North Jakarta Intercultural School (NJIS), formerly North Jakarta International School, is a private international school in Kelapa Gading, Jakarta, Indonesia. The school is an International Baccalaureate Continuum international school with an American orientation.

== History ==
NJIS was established in January 1990 and licensed by the Indonesian Ministry of Education to provide schooling for the children of expatriates and local residents residing in Jakarta. It is established as a Yayasan (not-for-profit social foundation) and operates as an independent, not-for-profit, co-educational day school for students in Pre-Kindergarten through Grade 12. NJIS is a member of the East Asia Regional Council of Schools (EARCOS). In 2021, North Jakarta Intercultural School was registered for the first time as an International Baccalaureate Continuum School, being accredited for Primary Years Programme, Middle Years Programme and the Diploma Programme.
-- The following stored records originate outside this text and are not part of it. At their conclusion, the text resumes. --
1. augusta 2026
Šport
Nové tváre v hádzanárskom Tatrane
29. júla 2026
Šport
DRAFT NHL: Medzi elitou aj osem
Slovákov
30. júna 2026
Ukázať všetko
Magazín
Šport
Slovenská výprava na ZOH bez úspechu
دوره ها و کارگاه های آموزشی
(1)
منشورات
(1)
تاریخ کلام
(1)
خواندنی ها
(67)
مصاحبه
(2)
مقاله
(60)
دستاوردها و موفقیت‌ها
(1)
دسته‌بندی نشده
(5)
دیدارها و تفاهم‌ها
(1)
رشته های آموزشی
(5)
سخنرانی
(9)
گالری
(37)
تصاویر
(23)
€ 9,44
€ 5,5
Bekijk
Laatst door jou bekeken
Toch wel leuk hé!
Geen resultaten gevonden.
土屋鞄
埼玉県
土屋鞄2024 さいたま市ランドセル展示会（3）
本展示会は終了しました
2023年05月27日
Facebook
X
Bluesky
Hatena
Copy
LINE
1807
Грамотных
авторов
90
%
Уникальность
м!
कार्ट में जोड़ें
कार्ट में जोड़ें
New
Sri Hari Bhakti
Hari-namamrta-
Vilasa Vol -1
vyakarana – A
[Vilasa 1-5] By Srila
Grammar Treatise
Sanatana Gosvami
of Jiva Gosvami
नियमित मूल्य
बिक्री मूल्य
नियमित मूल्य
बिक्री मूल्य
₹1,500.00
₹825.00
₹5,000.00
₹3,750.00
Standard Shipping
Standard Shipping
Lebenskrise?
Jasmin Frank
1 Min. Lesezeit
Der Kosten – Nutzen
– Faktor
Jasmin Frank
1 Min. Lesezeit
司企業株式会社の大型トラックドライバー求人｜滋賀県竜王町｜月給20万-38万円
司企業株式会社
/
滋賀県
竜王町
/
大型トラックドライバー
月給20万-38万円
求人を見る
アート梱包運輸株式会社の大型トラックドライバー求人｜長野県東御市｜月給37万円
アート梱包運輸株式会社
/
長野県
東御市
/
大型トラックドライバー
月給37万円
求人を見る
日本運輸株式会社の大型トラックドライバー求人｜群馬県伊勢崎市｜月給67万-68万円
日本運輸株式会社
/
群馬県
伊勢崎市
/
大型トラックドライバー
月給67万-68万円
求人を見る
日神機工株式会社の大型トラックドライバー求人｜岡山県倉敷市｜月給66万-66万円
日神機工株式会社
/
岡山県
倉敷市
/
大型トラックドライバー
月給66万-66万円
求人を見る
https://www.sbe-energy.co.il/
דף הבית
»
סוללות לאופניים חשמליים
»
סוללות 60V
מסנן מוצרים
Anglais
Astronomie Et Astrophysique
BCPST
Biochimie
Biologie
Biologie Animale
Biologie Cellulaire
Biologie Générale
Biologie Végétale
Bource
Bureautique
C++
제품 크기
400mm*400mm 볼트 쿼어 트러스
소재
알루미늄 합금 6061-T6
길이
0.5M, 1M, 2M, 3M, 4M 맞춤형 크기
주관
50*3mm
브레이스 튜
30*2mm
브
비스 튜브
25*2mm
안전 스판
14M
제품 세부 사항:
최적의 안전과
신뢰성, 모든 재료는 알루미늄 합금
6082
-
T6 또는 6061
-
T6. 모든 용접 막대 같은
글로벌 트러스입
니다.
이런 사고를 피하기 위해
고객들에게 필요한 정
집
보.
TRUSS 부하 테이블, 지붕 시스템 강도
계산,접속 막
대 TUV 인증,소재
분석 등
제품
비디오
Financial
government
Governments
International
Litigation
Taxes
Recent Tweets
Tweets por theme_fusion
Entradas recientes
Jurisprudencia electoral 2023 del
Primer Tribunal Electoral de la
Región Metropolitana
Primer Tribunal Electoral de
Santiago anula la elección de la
The school is also accredited by the Western Association of Schools and Colleges (WASC). High School Students have an option to earn the full International Baccalaureate Diploma, IB Courses with NJIS Diploma, or opt only for NJIS Diploma. The student body is made up of 266 students from 16 nationalities from Pre-k to Grade 12.

== Campus ==
In 2012 the school relocated to a 20.000 m2 new building on Jl.Boulevard Bukit Gading Raya, Kelapa Gading Jakarta Utara, Indonesia. Toll roads from west and south Jakarta are close to NJIS.